PROBLEM REQUIREMENTS: Will you extract the entries word for word? Images should not appear in the copy.

(Beginning of SUPPLIED RECORDS)

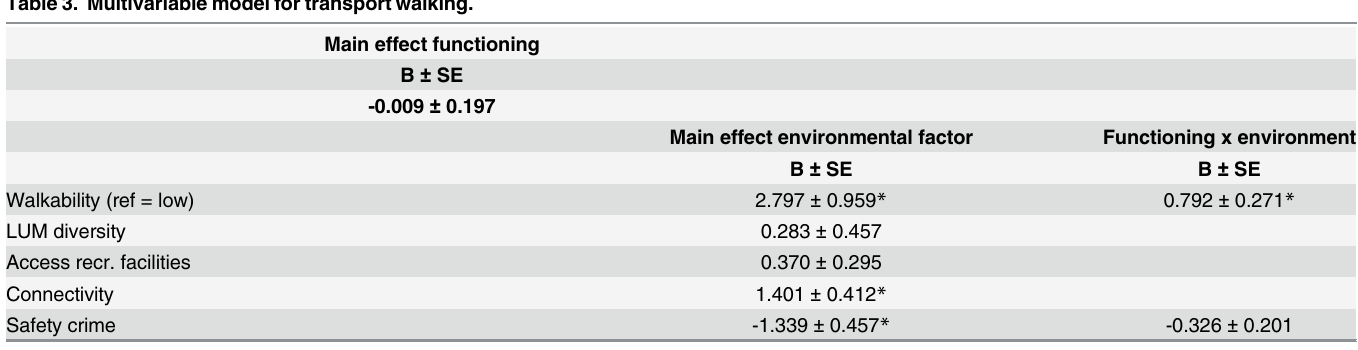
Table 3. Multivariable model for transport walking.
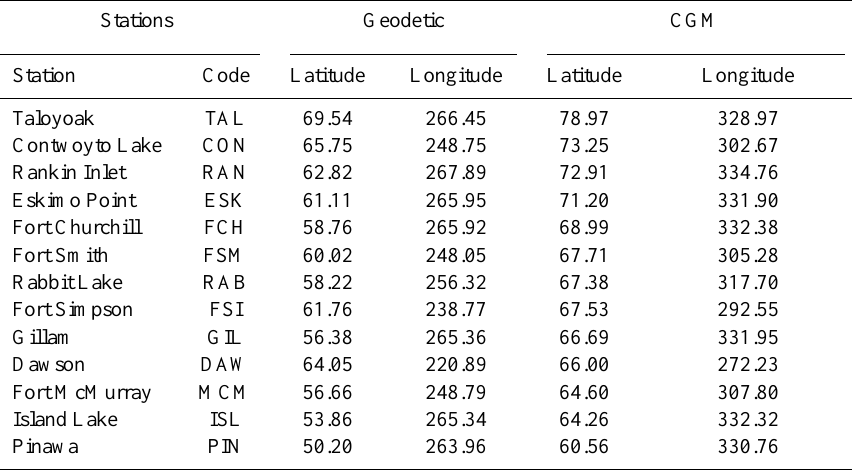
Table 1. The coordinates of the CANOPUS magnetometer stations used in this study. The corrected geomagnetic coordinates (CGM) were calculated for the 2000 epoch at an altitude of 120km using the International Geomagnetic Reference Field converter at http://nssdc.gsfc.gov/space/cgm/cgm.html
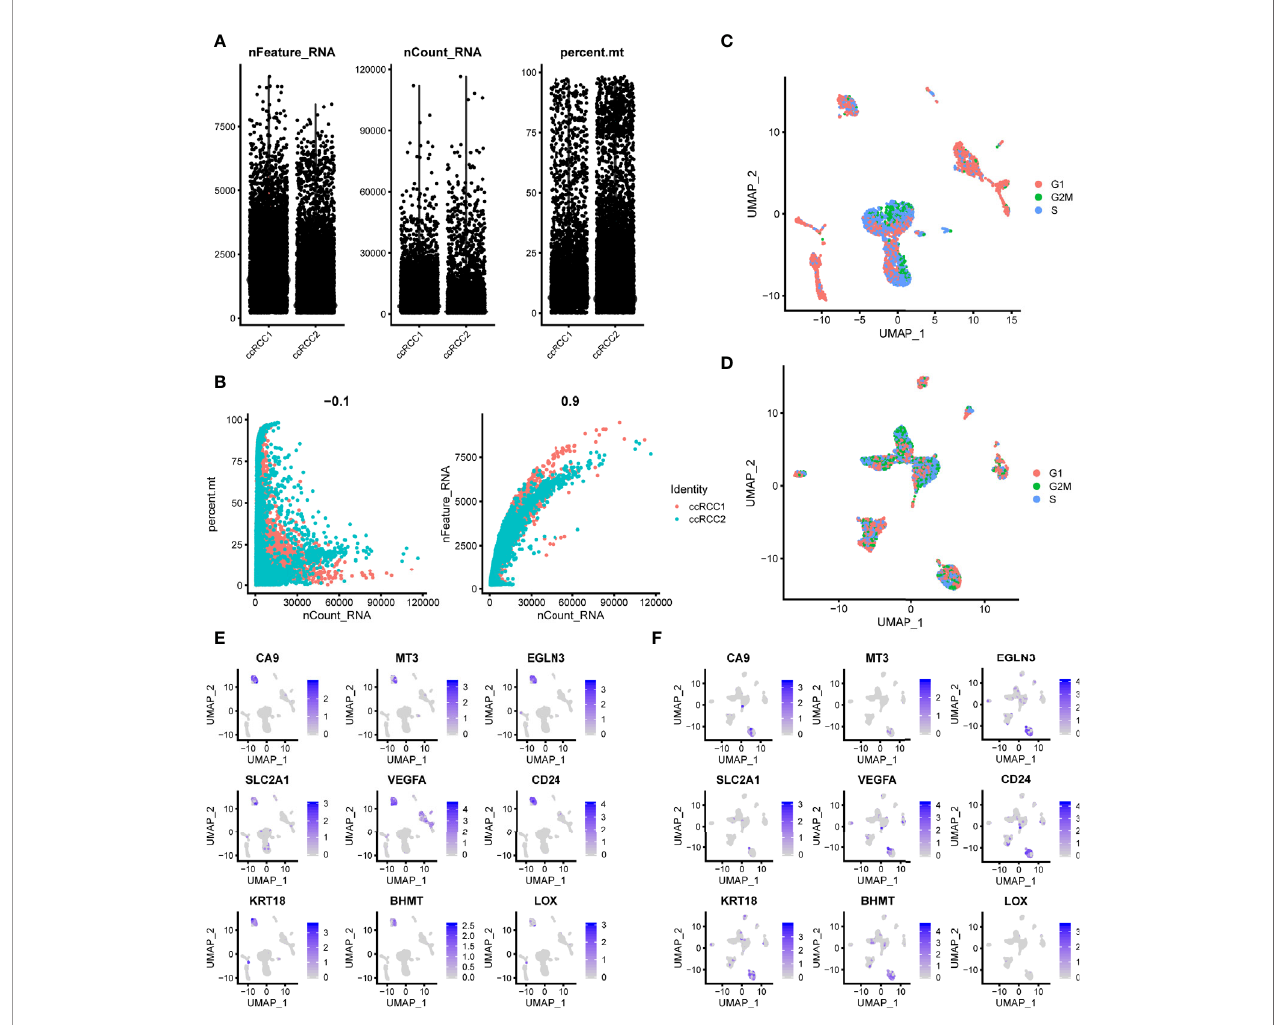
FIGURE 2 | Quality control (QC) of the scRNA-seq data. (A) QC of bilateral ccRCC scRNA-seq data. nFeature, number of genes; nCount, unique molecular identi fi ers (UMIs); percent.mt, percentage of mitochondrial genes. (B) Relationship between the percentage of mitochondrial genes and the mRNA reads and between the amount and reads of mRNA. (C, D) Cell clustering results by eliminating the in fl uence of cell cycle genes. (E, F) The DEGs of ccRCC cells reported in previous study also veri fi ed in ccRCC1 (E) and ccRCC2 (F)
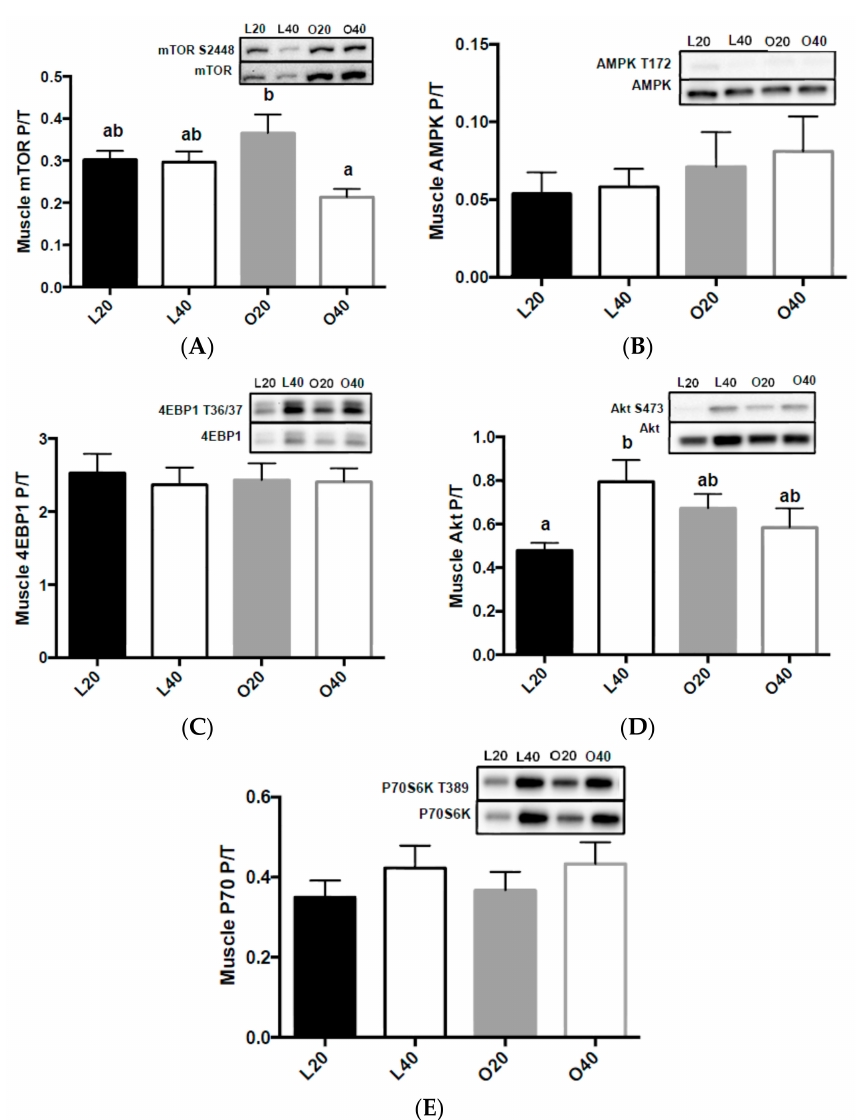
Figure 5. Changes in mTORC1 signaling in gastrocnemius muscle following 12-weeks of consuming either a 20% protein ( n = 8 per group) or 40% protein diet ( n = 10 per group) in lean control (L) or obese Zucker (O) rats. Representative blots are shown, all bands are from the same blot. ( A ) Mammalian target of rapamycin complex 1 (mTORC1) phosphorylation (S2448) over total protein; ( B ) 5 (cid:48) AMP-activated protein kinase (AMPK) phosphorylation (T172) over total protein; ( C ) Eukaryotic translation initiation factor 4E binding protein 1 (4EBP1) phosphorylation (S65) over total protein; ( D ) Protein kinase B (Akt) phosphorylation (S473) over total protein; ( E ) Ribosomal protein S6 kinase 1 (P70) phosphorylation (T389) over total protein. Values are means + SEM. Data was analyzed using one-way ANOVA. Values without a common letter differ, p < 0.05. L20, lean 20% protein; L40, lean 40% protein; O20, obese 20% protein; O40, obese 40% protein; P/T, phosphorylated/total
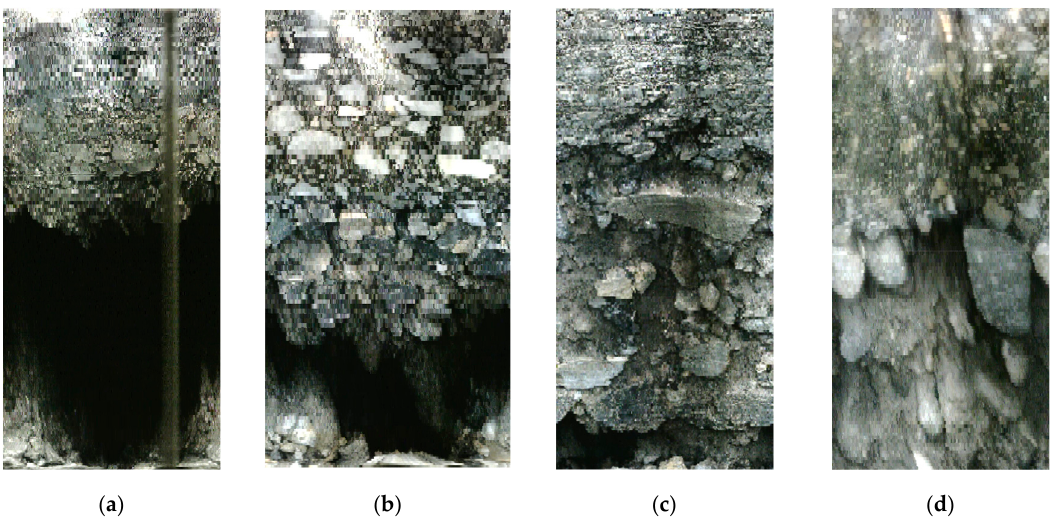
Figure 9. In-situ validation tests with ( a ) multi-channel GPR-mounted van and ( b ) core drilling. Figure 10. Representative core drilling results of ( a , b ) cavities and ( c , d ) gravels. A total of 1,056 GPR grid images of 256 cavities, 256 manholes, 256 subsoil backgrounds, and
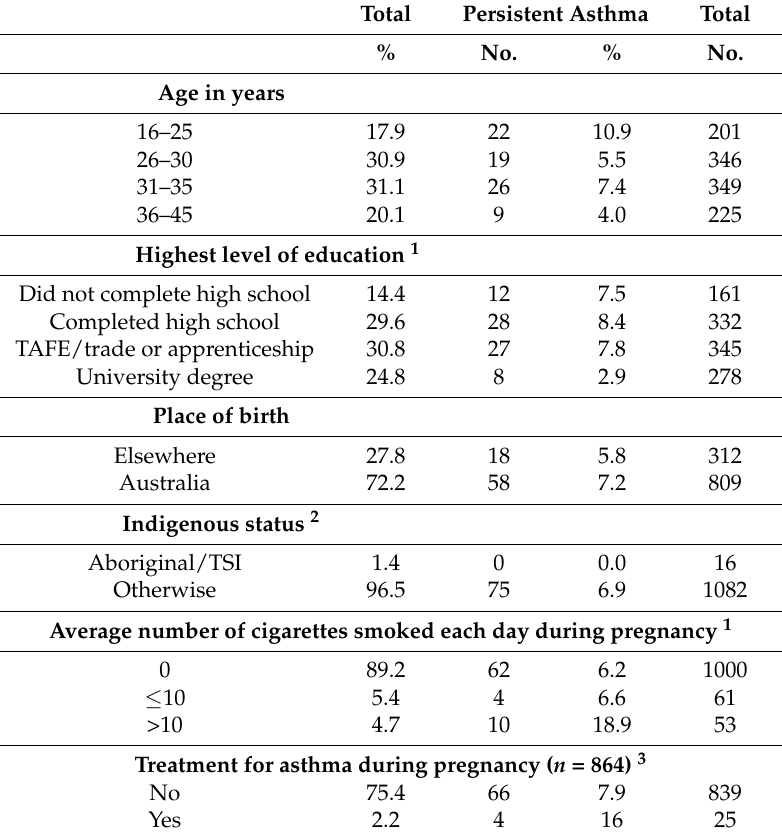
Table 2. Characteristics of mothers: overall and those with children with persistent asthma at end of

(End of SUPPLIED RECORDS)

TASK OUTPUT:
Table 3. Multivariable model for transport walking.
Table 1. The coordinates of the CANOPUS magnetometer stations used in this study. The corrected geomagnetic coordinates (CGM) were calculated for the 2000 epoch at an altitude of 120km using the International Geomagnetic Reference Field converter at http://nssdc.gsfc.gov/space/cgm/cgm.html
FIGURE 2 | Quality control (QC) of the scRNA-seq data. (A) QC of bilateral ccRCC scRNA-seq data. nFeature, number of genes; nCount, unique molecular identi fi ers (UMIs); percent.mt, percentage of mitochondrial genes. (B) Relationship between the percentage of mitochondrial genes and the mRNA reads and between the amount and reads of mRNA. (C, D) Cell clustering results by eliminating the in fl uence of cell cycle genes. (E, F) The DEGs of ccRCC cells reported in previous study also veri fi ed in ccRCC1 (E) and ccRCC2 (F)
Figure 5. Changes in mTORC1 signaling in gastrocnemius muscle following 12-weeks of consuming either a 20% protein ( n = 8 per group) or 40% protein diet ( n = 10 per group) in lean control (L) or obese Zucker (O) rats. Representative blots are shown, all bands are from the same blot. ( A ) Mammalian target of rapamycin complex 1 (mTORC1) phosphorylation (S2448) over total protein; ( B ) 5 (cid:48) AMP-activated protein kinase (AMPK) phosphorylation (T172) over total protein; ( C ) Eukaryotic translation initiation factor 4E binding protein 1 (4EBP1) phosphorylation (S65) over total protein; ( D ) Protein kinase B (Akt) phosphorylation (S473) over total protein; ( E ) Ribosomal protein S6 kinase 1 (P70) phosphorylation (T389) over total protein. Values are means + SEM. Data was analyzed using one-way ANOVA. Values without a common letter differ, p < 0.05. L20, lean 20% protein; L40, lean 40% protein; O20, obese 20% protein; O40, obese 40% protein; P/T, phosphorylated/total
Figure 9. In-situ validation tests with ( a ) multi-channel GPR-mounted van and ( b ) core drilling. Figure 10. Representative core drilling results of ( a , b ) cavities and ( c , d ) gravels. A total of 1,056 GPR grid images of 256 cavities, 256 manholes, 256 subsoil backgrounds, and
Table 2. Characteristics of mothers: overall and those with children with persistent asthma at end of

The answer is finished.